DeepMind's Tacotron-2 Tensorflow implementation
MIT License
2.28k stars 904 forks source link

is it right melspectrogram range? #159

Closed Yeongtae closed 6 years ago

Yeongtae commented 6 years ago

When I saw some melspectograms, I found some weird points about range of melspectogram values in [0, 4].

There are 3 melspectrogram files. 0819.zip

@Rayhane-mamah is it right? There seems to be a problem with the range of predicted mel values. So, it affects predicted wav values in synthesis time.

Is it only my problem caused by my mistakes?

Rayhane-mamah commented 6 years ago

Hey @Yeongtae yes that's normal actually. consult tensorboard histograms to see output mels and target mels distributions.

The main idea is that we scale our targets to [0, 4] and add a padding of -0.1 to explicitly model the padding as different from normal silence but, significant enough of some more silence. (Energy lower than silence can only be some more silence). 4 is rarely hit even on real data, and some information is clipped by 0 when going below the minimal allowed energy (likely to be noise).

When training, the model really doesn't have explicit limiters to not provide output values lower than 0 (or higher than 4 for that matter of fact). The output projections are linear transformations. Same applies for the post processing networks (5 conv layers w 4 tanh in between, no activation to the last layer). Thus the model tends to make negative predictions that also play the role of silence.

As long as wavenet is both trained with those unclipped GTA features, this causes no problem whatsoever during synthesis. Even if the model is trained on ground truth, some small negative values shouldn't be a problem if the model is trained right; Maybe for safety, one might add explicit clipping to [0, 4] prior to synthesis if the Wavenet is trained with ground truth.

As for my personal thought, those small Tacotron "mistakes" (which are normal to be there in any regression model) give away some information about the Tacotron model behavior, thus I prefer to keep them in the wavenet side, to have a chance of adapting the upsampling network to the Tacotron behavior (reduce the cross model accumulated error by actually training wavenet on those errors hoping it adapts to them). A best case scenario would be to completely train T2 altogether (from text to speech) using the same back propagation to update all parameters altogether. Sadly, GPUs can't hold such a big model, (wavenet would have to synthesize speed of multiple seconds instead of parts of it). I believe baidu discuss that this gives better results in their ClariNet paper. As a consequence, I prefer to keep natural flow between models with very minimal human intervention (at most, apply rescaling between supposedly [0,4] and [0,1] without clipping).

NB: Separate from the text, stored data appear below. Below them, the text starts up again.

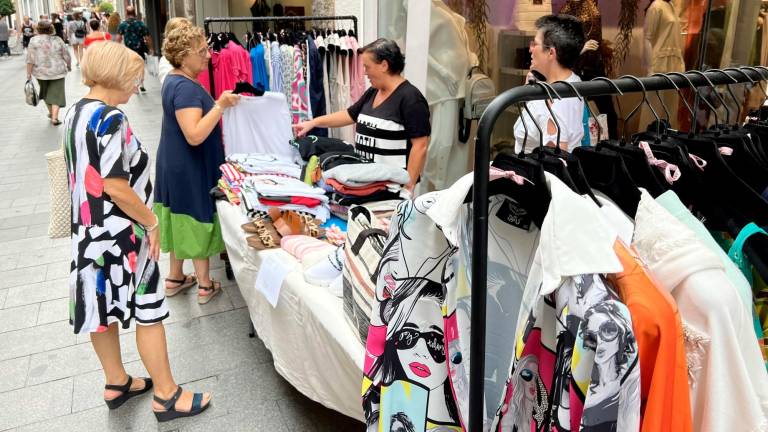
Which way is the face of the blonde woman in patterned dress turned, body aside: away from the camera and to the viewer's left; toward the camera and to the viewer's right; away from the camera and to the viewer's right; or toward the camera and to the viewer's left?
away from the camera and to the viewer's right

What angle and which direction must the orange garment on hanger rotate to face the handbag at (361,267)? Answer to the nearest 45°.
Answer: approximately 90° to its right

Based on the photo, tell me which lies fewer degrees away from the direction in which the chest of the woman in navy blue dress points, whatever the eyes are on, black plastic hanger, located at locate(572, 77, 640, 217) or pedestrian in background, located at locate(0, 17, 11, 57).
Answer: the black plastic hanger

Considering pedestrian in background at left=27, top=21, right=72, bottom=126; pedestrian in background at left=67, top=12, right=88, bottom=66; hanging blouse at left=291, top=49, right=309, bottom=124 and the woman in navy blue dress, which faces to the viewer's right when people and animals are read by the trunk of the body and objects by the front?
the woman in navy blue dress

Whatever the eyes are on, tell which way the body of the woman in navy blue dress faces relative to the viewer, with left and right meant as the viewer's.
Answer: facing to the right of the viewer

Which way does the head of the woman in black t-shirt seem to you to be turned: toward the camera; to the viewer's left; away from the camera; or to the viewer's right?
to the viewer's left
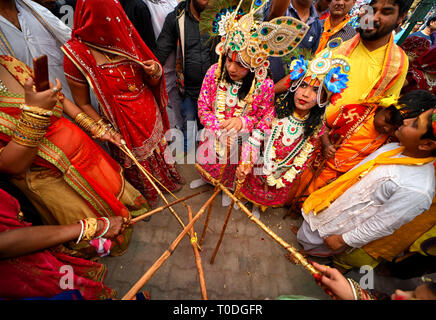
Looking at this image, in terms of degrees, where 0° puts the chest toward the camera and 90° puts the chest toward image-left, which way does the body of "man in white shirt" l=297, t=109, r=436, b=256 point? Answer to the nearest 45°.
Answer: approximately 90°

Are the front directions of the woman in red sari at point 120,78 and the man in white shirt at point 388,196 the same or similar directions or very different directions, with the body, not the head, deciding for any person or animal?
very different directions

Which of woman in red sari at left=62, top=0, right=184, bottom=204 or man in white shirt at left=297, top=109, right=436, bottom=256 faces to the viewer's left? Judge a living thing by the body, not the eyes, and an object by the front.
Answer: the man in white shirt

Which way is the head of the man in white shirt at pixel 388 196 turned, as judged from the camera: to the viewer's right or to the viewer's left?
to the viewer's left

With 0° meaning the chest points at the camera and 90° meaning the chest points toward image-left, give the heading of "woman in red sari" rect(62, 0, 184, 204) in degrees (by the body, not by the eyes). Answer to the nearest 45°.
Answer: approximately 315°

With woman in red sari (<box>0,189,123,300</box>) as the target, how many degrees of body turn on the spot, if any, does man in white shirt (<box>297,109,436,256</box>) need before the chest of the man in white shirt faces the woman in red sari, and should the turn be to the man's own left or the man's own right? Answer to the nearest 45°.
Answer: approximately 45° to the man's own left

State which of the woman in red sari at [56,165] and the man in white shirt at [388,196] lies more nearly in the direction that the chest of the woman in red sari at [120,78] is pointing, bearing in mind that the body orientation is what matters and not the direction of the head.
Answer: the man in white shirt
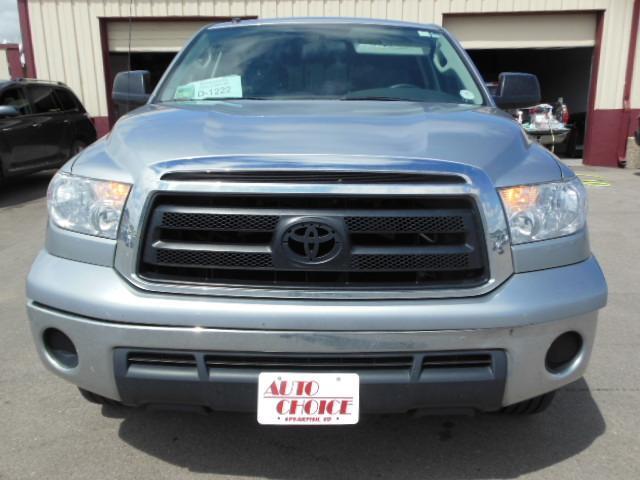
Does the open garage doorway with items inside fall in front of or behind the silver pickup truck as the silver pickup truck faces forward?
behind

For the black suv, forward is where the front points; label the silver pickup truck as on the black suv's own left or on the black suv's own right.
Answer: on the black suv's own left

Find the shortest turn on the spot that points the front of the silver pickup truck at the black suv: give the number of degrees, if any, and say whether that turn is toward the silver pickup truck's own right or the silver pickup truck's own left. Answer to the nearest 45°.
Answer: approximately 135° to the silver pickup truck's own right

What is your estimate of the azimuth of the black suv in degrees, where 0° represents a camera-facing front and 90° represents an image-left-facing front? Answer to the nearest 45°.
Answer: approximately 45°

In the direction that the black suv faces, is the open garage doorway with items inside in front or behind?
behind

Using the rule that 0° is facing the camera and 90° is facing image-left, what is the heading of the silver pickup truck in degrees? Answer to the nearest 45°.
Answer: approximately 0°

As a conclusion, this shouldn't be causing as big a problem as you think during synthesis (unless the Tacotron model is really off in a way it's making completely absurd predictions, which usually isn't the case). To verify this even further, you can visualize both original and GTA mels using our plot functions here or by checking out the distributions in tensorboard. There shouldn't be much differences other than high frequencies and silence ranges. The most important speech information should be modeled correctly. But overall, a good trained Tacotron model should have consistent spectrograms with the real ones (visually).

Notes:

I hope this answers most of your questions? If not, please feel free to ask anything else that seems to be causing problems with synthesis. Of course if you have a different insight, or maybe ideas of improving on the overall model quality, I am always open for improvements :)